JERSEY CITY, NEW JERSEY – JUNE 8: The One World Trade Center and the New York skyline is seen in the background as a man jogs through the Liberty State Park while the smoke from Canada wildfires covers the Manhattan borough on June 8, 2023 in New Jersey. (Photo by Eduardo Munoz Alvarez/Getty Images)
New Jerseyans should remain inside with their windows and doors closed, and if they must be outside, they should take frequent breaks and wear a close-fitting mask, Gov. Phil Murphy said Thursday as the smoke from wildfires in Canada continued to create unhealthy conditions across the region.
Murphy, speaking during a press conference in Newark, said Canadian officials told him Wednesday that more than 200 fires were burning in our neighbor to the north, and 170 of them were “out of control.” The fires encompass 10 million acres and could increase to 12 million acres, Murphy said he was told.
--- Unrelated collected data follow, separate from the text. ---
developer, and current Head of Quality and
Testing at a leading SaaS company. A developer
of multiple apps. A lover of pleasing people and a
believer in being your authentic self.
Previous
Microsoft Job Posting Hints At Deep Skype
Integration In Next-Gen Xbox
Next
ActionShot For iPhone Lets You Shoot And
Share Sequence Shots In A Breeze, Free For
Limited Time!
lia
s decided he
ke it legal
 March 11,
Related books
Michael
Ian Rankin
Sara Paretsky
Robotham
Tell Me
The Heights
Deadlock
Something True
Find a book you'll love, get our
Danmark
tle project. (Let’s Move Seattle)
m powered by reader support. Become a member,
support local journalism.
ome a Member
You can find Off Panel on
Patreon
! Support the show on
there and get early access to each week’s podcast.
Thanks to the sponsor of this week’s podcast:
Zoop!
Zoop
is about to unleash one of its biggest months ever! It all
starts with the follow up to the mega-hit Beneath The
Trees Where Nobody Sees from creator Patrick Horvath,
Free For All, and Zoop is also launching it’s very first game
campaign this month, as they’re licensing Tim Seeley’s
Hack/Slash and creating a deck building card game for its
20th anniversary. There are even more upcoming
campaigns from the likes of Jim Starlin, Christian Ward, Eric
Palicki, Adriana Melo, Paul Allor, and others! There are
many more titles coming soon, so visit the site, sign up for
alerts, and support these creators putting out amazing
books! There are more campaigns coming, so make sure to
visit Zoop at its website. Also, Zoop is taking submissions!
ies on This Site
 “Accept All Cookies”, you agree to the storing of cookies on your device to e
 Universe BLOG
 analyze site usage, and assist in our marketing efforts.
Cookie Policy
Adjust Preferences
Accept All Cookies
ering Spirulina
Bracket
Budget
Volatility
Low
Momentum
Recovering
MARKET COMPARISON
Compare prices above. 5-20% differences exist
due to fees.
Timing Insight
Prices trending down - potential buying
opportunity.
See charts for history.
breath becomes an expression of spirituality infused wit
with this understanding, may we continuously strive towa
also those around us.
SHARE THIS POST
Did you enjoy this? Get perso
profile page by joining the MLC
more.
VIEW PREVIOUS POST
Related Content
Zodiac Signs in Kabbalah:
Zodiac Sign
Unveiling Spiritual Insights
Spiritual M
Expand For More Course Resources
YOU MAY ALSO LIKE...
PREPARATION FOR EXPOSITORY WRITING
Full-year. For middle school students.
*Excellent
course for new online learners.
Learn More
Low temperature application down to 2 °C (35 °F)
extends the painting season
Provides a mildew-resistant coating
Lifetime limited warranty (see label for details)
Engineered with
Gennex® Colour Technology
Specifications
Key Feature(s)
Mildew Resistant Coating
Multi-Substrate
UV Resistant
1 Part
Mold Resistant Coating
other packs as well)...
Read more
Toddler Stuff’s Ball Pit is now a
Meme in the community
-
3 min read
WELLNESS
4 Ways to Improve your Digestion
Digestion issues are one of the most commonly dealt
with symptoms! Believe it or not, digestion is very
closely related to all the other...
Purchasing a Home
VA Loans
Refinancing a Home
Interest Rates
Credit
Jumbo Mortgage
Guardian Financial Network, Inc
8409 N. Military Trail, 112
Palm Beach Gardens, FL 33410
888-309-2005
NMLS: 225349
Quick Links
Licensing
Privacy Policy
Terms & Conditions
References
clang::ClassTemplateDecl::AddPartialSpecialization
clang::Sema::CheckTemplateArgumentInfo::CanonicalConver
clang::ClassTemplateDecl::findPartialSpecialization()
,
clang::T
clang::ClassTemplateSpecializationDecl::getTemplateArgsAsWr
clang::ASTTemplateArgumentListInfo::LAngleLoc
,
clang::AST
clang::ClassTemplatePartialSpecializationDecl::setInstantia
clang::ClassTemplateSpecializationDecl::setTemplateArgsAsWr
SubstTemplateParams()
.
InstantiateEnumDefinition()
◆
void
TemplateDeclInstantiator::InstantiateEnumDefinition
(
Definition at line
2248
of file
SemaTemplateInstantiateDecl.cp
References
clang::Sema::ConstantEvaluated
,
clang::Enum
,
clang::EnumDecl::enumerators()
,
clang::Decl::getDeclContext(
The governor again used the wildfires — which on Wednesday evening created hazardous air conditions— to advocate for policies that would limit the effects of climate change.
“If anybody has any doubts, this past couple of days and what we’re going to be dealing with for the next few, climate change is here, and unfortunately, this is our new reality,” he said. “That disturbing orange haze in the sky, that smell of smoke and that burning in our throats — those are clear warning signs that the status quo cannot continue, and it only hardens our resolve to aggressively pursue the bold action our climate reality demands.”
Older adults, pregnant women, young children, and people with underlying diseases like asthma, emphysema, and chronic bronchitis are most at risk as air quality worsens, said state Health Commissioner Judy Persichilli.
“Children are particularly at risk from exposure to wildfire smoke and poor-quality air quality. This is because they breathe more air relative to their size and are more active than most adults,” Persichilli said.
Air conditions led nearly two dozen school districts in New Jersey to announce closures or early dismissals for Thursday, including the state’s largest district, Newark, which canceled classes Thursday. State offices closed early Wednesday and opened late Thursday.
As of Thursday morning, air quality in New Jersey was deemed by the Environmental Protection Agency to be either unhealthy or very unhealthy.